In the present case, the DB highlighted the enhanced significance of reputation and concluded that mere global reputation or asserted goodwill of the mark is insufficient to establish a transborder reputation. The DB differed from the SB’s view that mere reputation would not be enough and significant goodwill needs to be established. While the SB has emphasized the territoriality principle very narrowly, the DB instead recognized the evolving trends in global commerce, internet knowledge dissemination, and increased travel, aligning with the perspective of “goodwill and reputation” rather than the “goodwill or reputation”. The Court considered the impact of technology that has eroded traditional boundaries, supports the acknowledgment of marks with a global reputation, transcending the need for localized support within local markets. It rejected the insistence on goodwill as a prerequisite for a passing-off action and highlighted that accepting reputation as relevant doesn’t contradict the territoriality principle. 

The Conundrum Analysed

The DB has adopted appropriate reasoning to curate the order passed by the SB by placing goodwill and reputation into distinct categories and insisting on proof of reputation to justify the claim of transborder reputation. As mentioned above, the conventional distinction between goodwill and reputation had till now been largely considered obsolete, given the global extent of businesses and the interconnectivity of trade. This is so since, initially, the Indian Courts didn’t distinguish between ‘reputation’ and ‘goodwill’ as their English counterparts did. This lack of differentiation led to a limited discussion on the standalone importance of the reputational aspect associated with trademarks.
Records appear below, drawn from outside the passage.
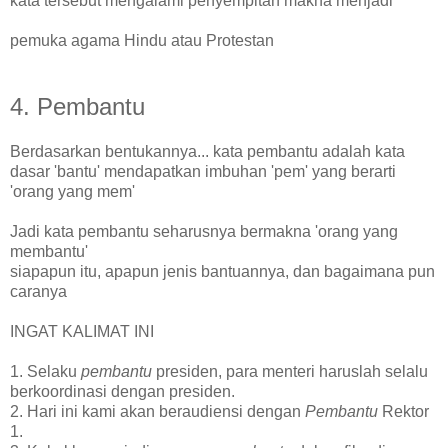
kata tersebut mengalami penyempitan makna menjadi
pemuka agama Hindu atau Protestan
4. Pembantu
Berdasarkan bentukannya... kata pembantu adalah kata
dasar 'bantu' mendapatkan imbuhan 'pem' yang berarti
'orang yang mem'
Jadi kata pembantu seharusnya bermakna 'orang yang
membantu'
siapapun itu, apapun jenis bantuannya, dan bagaimana pun
caranya
INGAT KALIMAT INI
1. Selaku
pembantu
presiden, para menteri haruslah selalu
berkoordinasi dengan presiden.
2. Hari ini kami akan beraudiensi dengan
Pembantu
Rektor
1.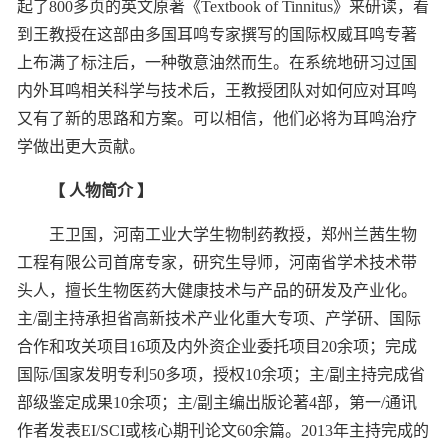
起了800多页的英文原著《Textbook of Tinnitus》来研读，看
到王教授在这部由多国耳鸣专家撰写的国际权威耳鸣专著
上布满了标注后，一种敬意油然而生。在系统地研习过国
内外耳鸣相关科学与技术后，王教授团队对如何应对耳鸣
又有了新的思路和方案。可以相信，他们必将为耳鸣治疗
学做出更大贡献。
【 人物简介 】
王卫国，河南工业大学生物制药教授，郑州兰茜生物
工程有限公司首席专家，研究生导师，河南省学术技术带
头人，擅长生物医药大健康技术与产品的研发及产业化。
主/副主持承担省高新技术产业化重大专项、产学研、国际
合作和攻关项目16项及内外资企业委托项目20余项；完成
国际/国家发明专利50多项，授权10余项；主/副主持完成省
部级鉴定成果10余项；主/副主编出版论著4部，第一/通讯
作者发表EI/SCI或核心期刊论文60余篇。2013年主持完成的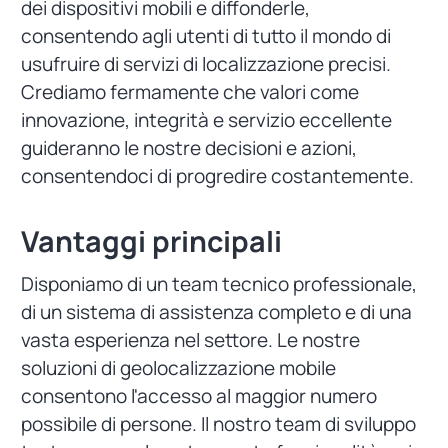
dei dispositivi mobili e diffonderle,
consentendo agli utenti di tutto il mondo di
usufruire di servizi di localizzazione precisi.
Crediamo fermamente che valori come
innovazione, integrità e servizio eccellente
guideranno le nostre decisioni e azioni,
consentendoci di progredire costantemente.
Vantaggi principali
Disponiamo di un team tecnico professionale,
di un sistema di assistenza completo e di una
vasta esperienza nel settore. Le nostre
soluzioni di geolocalizzazione mobile
consentono l'accesso al maggior numero
possibile di persone. Il nostro team di sviluppo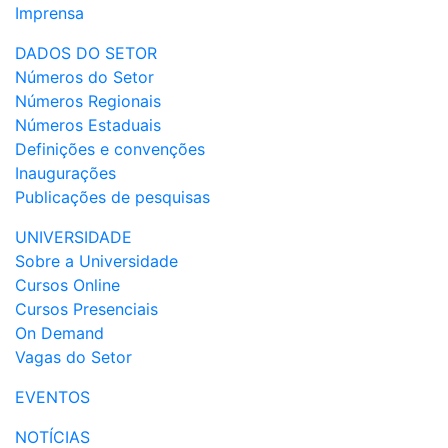
Imprensa
DADOS DO SETOR
Números do Setor
Números Regionais
Números Estaduais
Definições e convenções
Inaugurações
Publicações de pesquisas
UNIVERSIDADE
Sobre a Universidade
Cursos Online
Cursos Presenciais
On Demand
Vagas do Setor
EVENTOS
NOTÍCIAS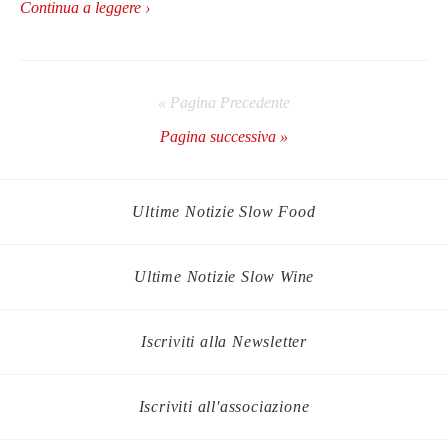
Continua a leggere ›
« Pagina Precedente
Pagina successiva »
Ultime Notizie Slow Food
Ultime Notizie Slow Wine
Iscriviti alla Newsletter
Iscriviti all'associazione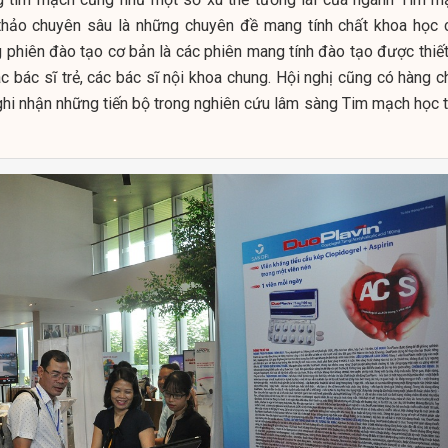
thảo chuyên sâu là những chuyên đề mang tính chất khoa học 
phiên đào tạo cơ bản là các phiên mang tính đào tạo được thiết
c bác sĩ trẻ, các bác sĩ nội khoa chung. Hội nghị cũng có hàng c
hi nhận những tiến bộ trong nghiên cứu lâm sàng Tim mạch học t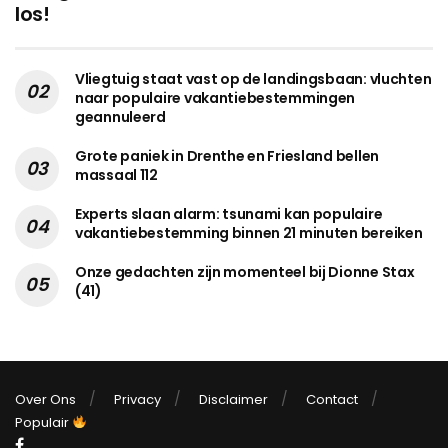
los!
Vliegtuig staat vast op de landingsbaan: vluchten
naar populaire vakantiebestemmingen
geannuleerd
Grote paniek in Drenthe en Friesland bellen
massaal 112
Experts slaan alarm: tsunami kan populaire
vakantiebestemming binnen 21 minuten bereiken
Onze gedachten zijn momenteel bij Dionne Stax
(41)
Over Ons
Privacy
Disclaimer
Contact
Populair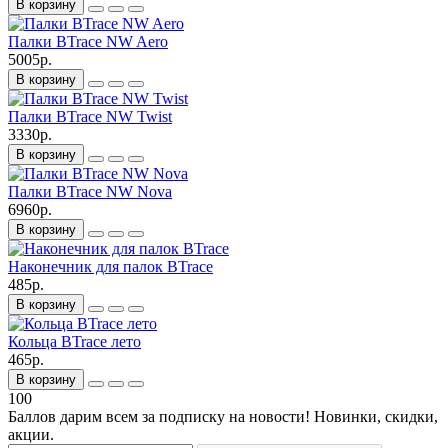
В корзину
Палки BTrace NW Aero
5005р.
В корзину
Палки BTrace NW Twist
3330р.
В корзину
Палки BTrace NW Nova
6960р.
В корзину
Наконечник для палок BTrace
485р.
В корзину
Кольца BTrace лето
465р.
В корзину
100
Баллов дарим всем за подписку на новости! Новинки, скидки,
акции.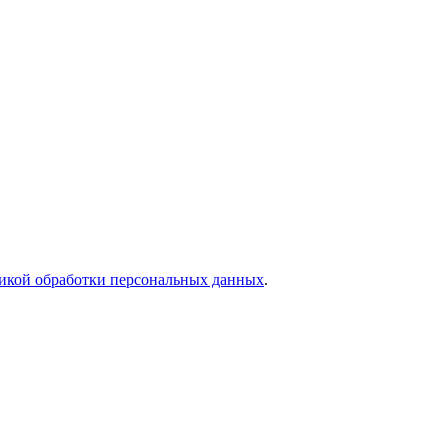
икой обработки персональных данных
.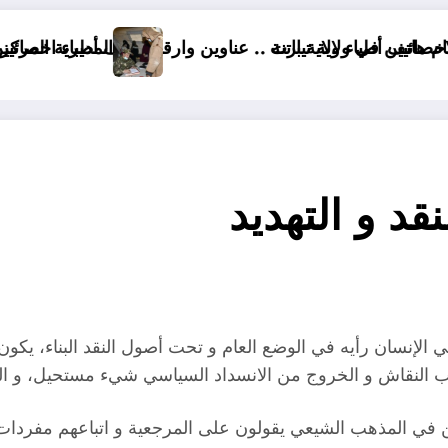
 تيارت
 باتنة .. عناوين وارقام هاتف أطباء اخصائيين ولاية باتنة
المديرية المركزية للصحة العسكرية 
قد و التهديد
إنسان رأيه في الوضع العام و تحت أصول النقد البناء، يكون تح
اب النقاش و الخروج من الانسداد السياسي شيء مستحيل، و ا
المذهب الشيعي يقولون على المرجعية و اتباعهم مفردات غير ل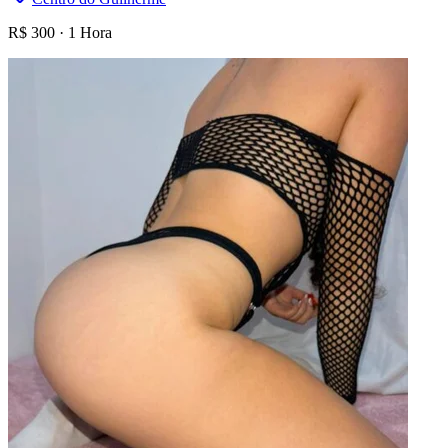
R$
300
·
1 Hora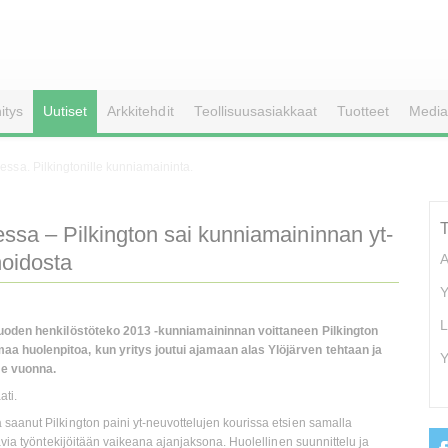
itys
Uutiset
Arkkitehdit
Teollisuusasiakkaat
Tuotteet
Media
essa. Pilkingtonille kunniamaininta.
ssa – Pilkington sai kunniamaininnan yt-
hoidosta
A
Y
L
 Vuoden henkilöstöteko 2013 -kunniamaininnan voittaneen Pilkington
a huolenpitoa, kun yritys joutui ajamaan alas Ylöjärven tehtaan ja
Y
me vuonna.
ati.
saanut Pilkington paini yt-neuvottelujen kourissa etsien samalla
avia työntekijöitään vaikeana ajanjaksona. Huolellinen suunnittelu ja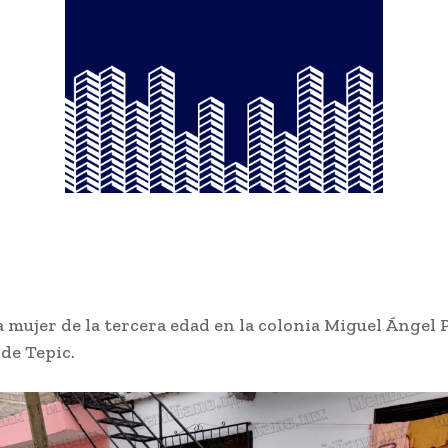
 mujer de la tercera edad en la colonia Miguel Ángel 
 de Tepic.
While trademarks are territorial rights received for after registration in a country, even those marks not registered locally can demand protection against passing off as well-known trademarks. However, adopting the strict “territoriality principle” requires foreign companies to demonstrate a customer base in India to establish goodwill which can potentially put India at odds with its commitments under Article 6bis of the Paris Convention (Well–Known Marks).  Article 6bis stipulates that countries must, either automatically or upon request, refuse, cancel, and prohibit the use of trademarks resembling well-known marks to prevent confusion. This can further risk violating Article 16 of the TRIPS agreement (rights conferred on the owner of a registered trademark), which aligns with Article 6bis. Such a decision would have left owners of internationally well-known trademarks not yet registered in India with no legal recourse in the country, contradicting these provisions.
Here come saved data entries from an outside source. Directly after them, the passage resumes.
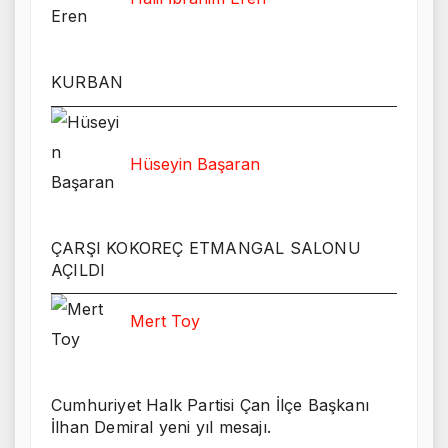
KURBAN
Hüseyin Başaran
ÇARŞI KOKOREÇ ETMANGAL SALONU
AÇILDI
Mert Toy
Cumhuriyet Halk Partisi Çan İlçe Başkanı
İlhan Demiral yeni yıl mesajı.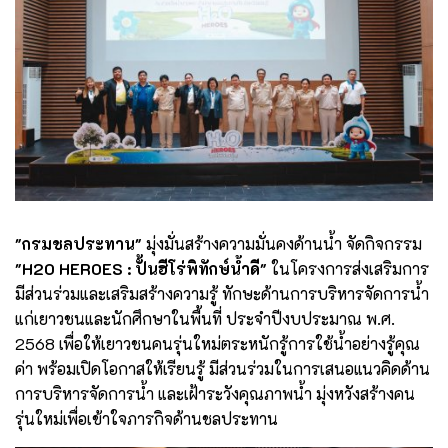
"กรมชลประทาน"
มุ่งมั่นสร้างความมั่นคงด้านน้ำ จัดกิจกรรม
"H2O HEROES : ปั้นฮีโร่พิทักษ์นํ้าดี"
ในโครงการส่งเสริมการ
มีส่วนร่วมและเสริมสร้างความรู้ ทักษะด้านการบริหารจัดการน้ำ
แก่เยาวชนและนักศึกษาในพื้นที่ ประจำปีงบประมาณ พ.ศ.
2568 เพื่อให้เยาวชนคนรุ่นใหม่ตระหนักรู้การใช้น้ำอย่างรู้คุณ
ค่า พร้อมเปิดโอกาสให้เรียนรู้ มีส่วนร่วมในการเสนอแนวคิดด้าน
การบริหารจัดการน้ำ และเฝ้าระวังคุณภาพน้ำ มุ่งหวังสร้างคน
รุ่นใหม่เพื่อเข้าใจภารกิจด้านชลประทาน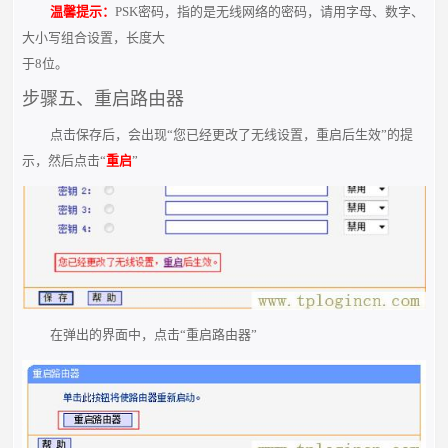
温馨提示：
PSK密码，指的是无线网络的密码，请用字母、数字、
大小写组合设置，长度大
于8位。
步骤五、重启路由器
点击保存后，会出现“您已经更改了无线设置，重启后生效”的提
示，然后点击“
重启
”
在弹出的界面中，点击“重启路由器”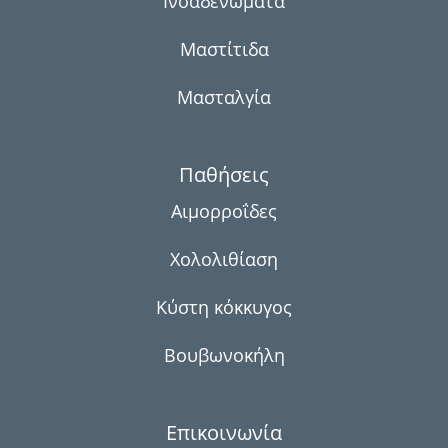
Ινοαδενώματα
Μαστίτιδα
Μασταλγία
Παθήσεις
Αιμορροΐδες
Χολολιθίαση
Κύστη κόκκυγος
Βουβωνοκήλη
Επικοινωνία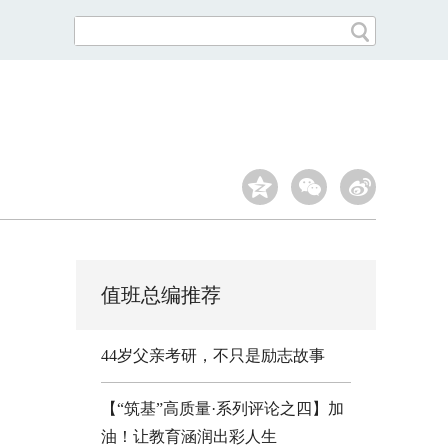
值班总编推荐
44岁父亲考研，不只是励志故事
【“筑基”高质量·系列评论之四】加
油！让教育涵润出彩人生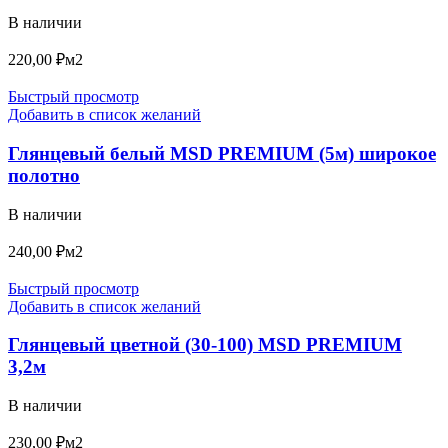
В наличии
220,00
₽
м2
Быстрый просмотр
Добавить в список желаний
Глянцевый белый MSD PREMIUM (5м) широкое
полотно
В наличии
240,00
₽
м2
Быстрый просмотр
Добавить в список желаний
Глянцевый цветной (30-100) MSD PREMIUM
3,2м
В наличии
230,00
₽
м2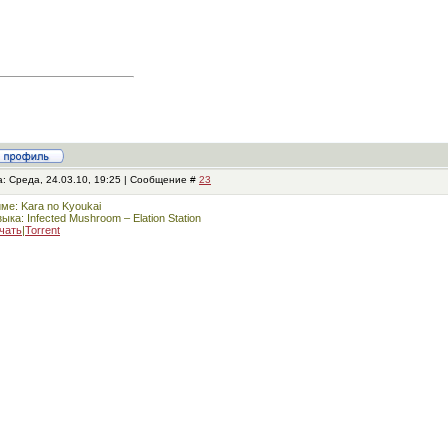
: Среда, 24.03.10, 19:25 | Сообщение #
23
ме: Kara no Kyoukai
ыка: Infected Mushroom – Elation Station
чать
|
Torrent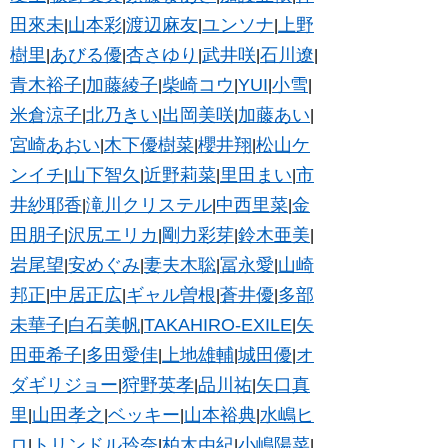
田來未
山本彩
渡辺麻友
ユンソナ
上野
|
|
|
|
樹里
あびる優
杏さゆり
武井咲
石川遼
|
|
|
|
|
青木裕子
加藤綾子
柴崎コウ
YUI
小雪
|
|
|
|
|
米倉涼子
北乃きい
出岡美咲
加藤あい
|
|
|
|
宮崎あおい
木下優樹菜
櫻井翔
松山ケ
|
|
|
ンイチ
山下智久
近野莉菜
里田まい
市
|
|
|
|
井紗耶香
滝川クリステル
中西里菜
金
|
|
|
田朋子
沢尻エリカ
剛力彩芽
鈴木亜美
|
|
|
|
岩尾望
安めぐみ
妻夫木聡
冨永愛
山崎
|
|
|
|
邦正
中居正広
ギャル曽根
蒼井優
多部
|
|
|
|
未華子
白石美帆
TAKAHIRO-EXILE
矢
|
|
|
田亜希子
多田愛佳
上地雄輔
城田優
オ
|
|
|
|
ダギリジョー
狩野英孝
品川祐
矢口真
|
|
|
里
山田孝之
ベッキー
山本裕典
水嶋ヒ
|
|
|
|
ロ
トリンドル玲奈
柏木由紀
小嶋陽菜
|
|
|
|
It would have raised significant concerns for potential foreign investors and might empower cyber-squatters to grab domain names, including trademarks of renowned companies not yet operating in India. Several local businesses may similarly benefit by using marks of foreign brands to unscrupulously build a domestic reputation when these companies do not have a local presence. At the same time, it would be unfair for local businesses that are using a mark, to suddenly be told they cannot, because a company with some international presence but with no real intention of coming to India, wants to protect their mark. The DB has progressively recognized the interconnectedness of markets to relax the territoriality requirement while also insisting on substantive proof of reputation among consumers.